The confusing conundrum of the polymorphic females continues. We’ve written about this phenomenon in previous posts [e.g., 1,2]. Within and between populations, female back patterns vary, including lines, stripes, diamonds, blotches, and nothing at all. What is the significance of this variation? In some cases, but not others, females with different patterns use different microhabitats–higher, wider, etc.
The latest contribution features work on the Bahamian island of Eleuthera, where three patterns co-occur. Writing in Herpetologica, Les et al. add a new twist–back pattern variants differ in hindlimb length. But they don’t differ in sprint speed (which is weakly correlated to body size and relative limb length) or to perch diamter. But they do differ in perch height. Another brick in the wall of female pattern polymorphism, but it doesn’t make the picture any clearer.
Here’s the abstract:
The Brown Anole (Anolis sagrei) is a polymorphic species, with females often exhibiting one of three distinct pattern morphs. Efforts to correlate female-limited pattern polymorphism in anoles to ecological or physiological factors have largely been unsuccessful, with such correlations being either inconsistent among species or among populations of a single species.
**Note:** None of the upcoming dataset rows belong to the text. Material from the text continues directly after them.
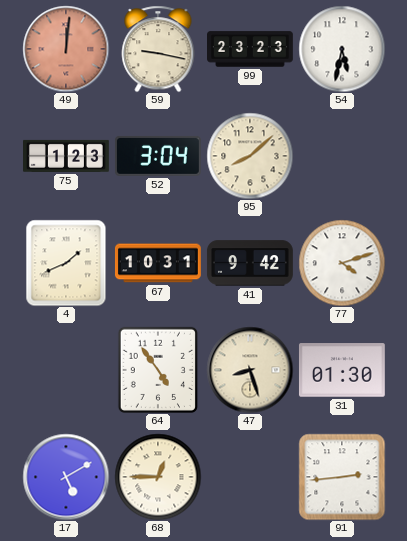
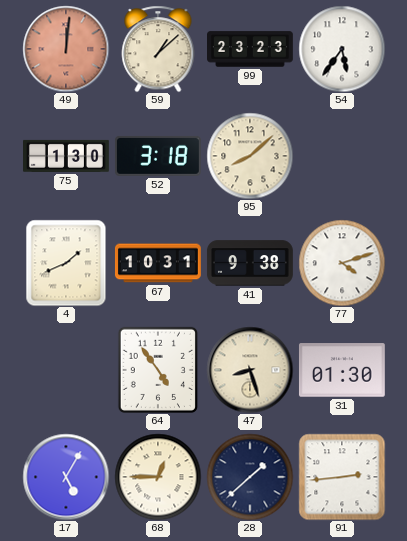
59: 9:17 -> 1:08
54: 5:32 -> 5:36
75: 1:23 -> 1:30
52: 3:04 -> 3:18
41: 9:42 -> 9:38
17: 5:10 -> 5:05
28: none -> 1:38
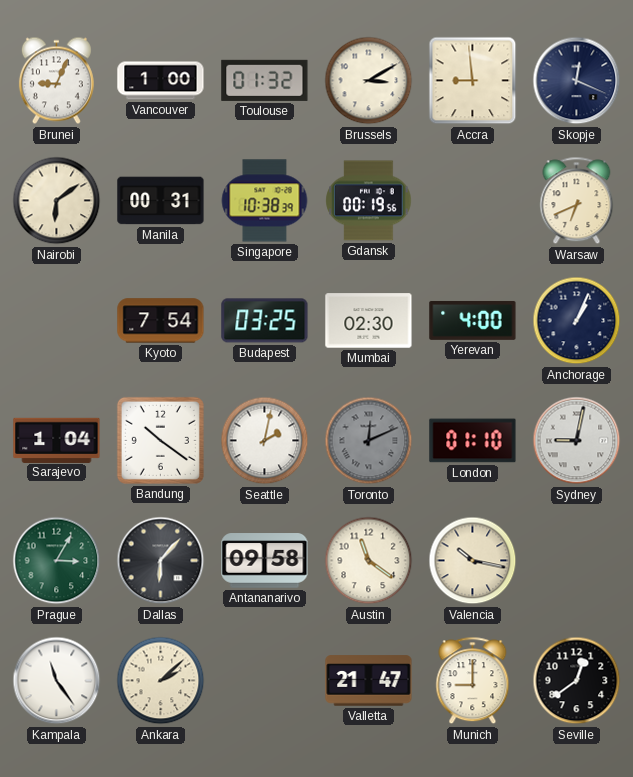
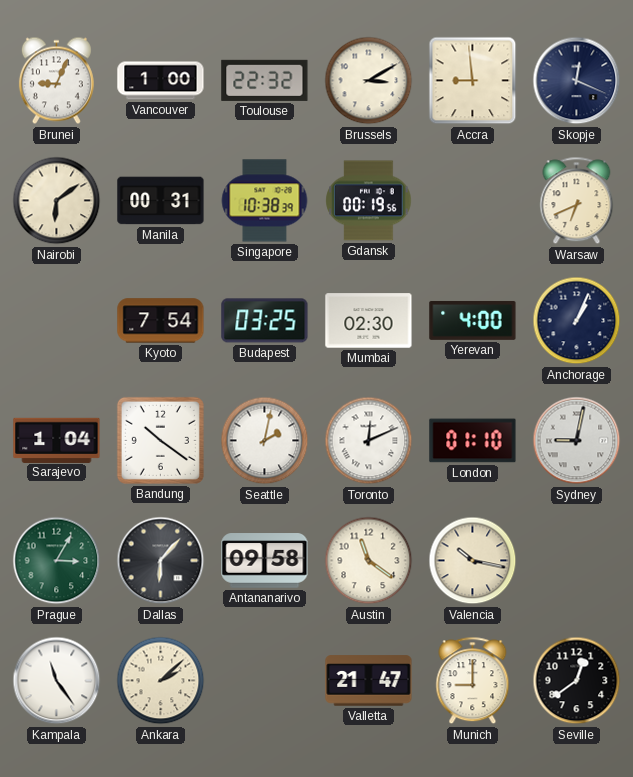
Toulouse: 01:32 -> 22:32
Toronto dial: grey -> white
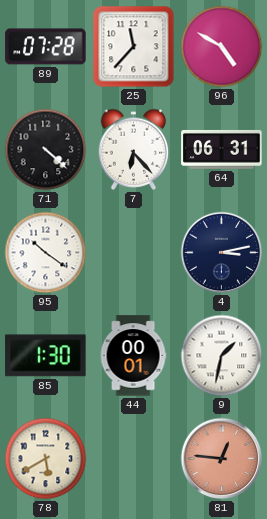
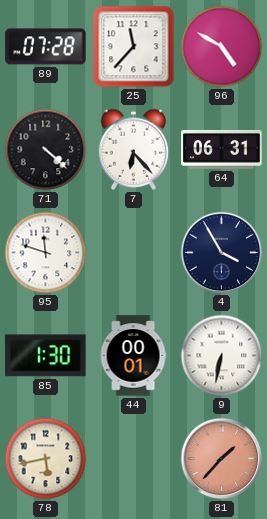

To test the hypothesis that morph types would differ in their response to putative predators, we observed escape behavior in 84 female A. sagrei from Cape Eleuthera (Eleuthera, Bahamas) and tested 103 females for sprint speed. We found differences between morph types in hindlimb span and perch height. Differences in sprint speed were not significant, nor did morphs differ in escape responses. We suggest further studies to determine whether differences between morphs in hindlimb span are genetic or plastic, and, if plastic, what factor might be responsible. We conclude that perching at different heights could be selectively advantageous for different morph types, and that differences among individuals in sprint speed are largely consequences of hindlimb length. Because morphs in this population did not differ in escape responses, we suggest that different dorsal patterns are not linked to specific behaviors that could reduce detection by a potential predator.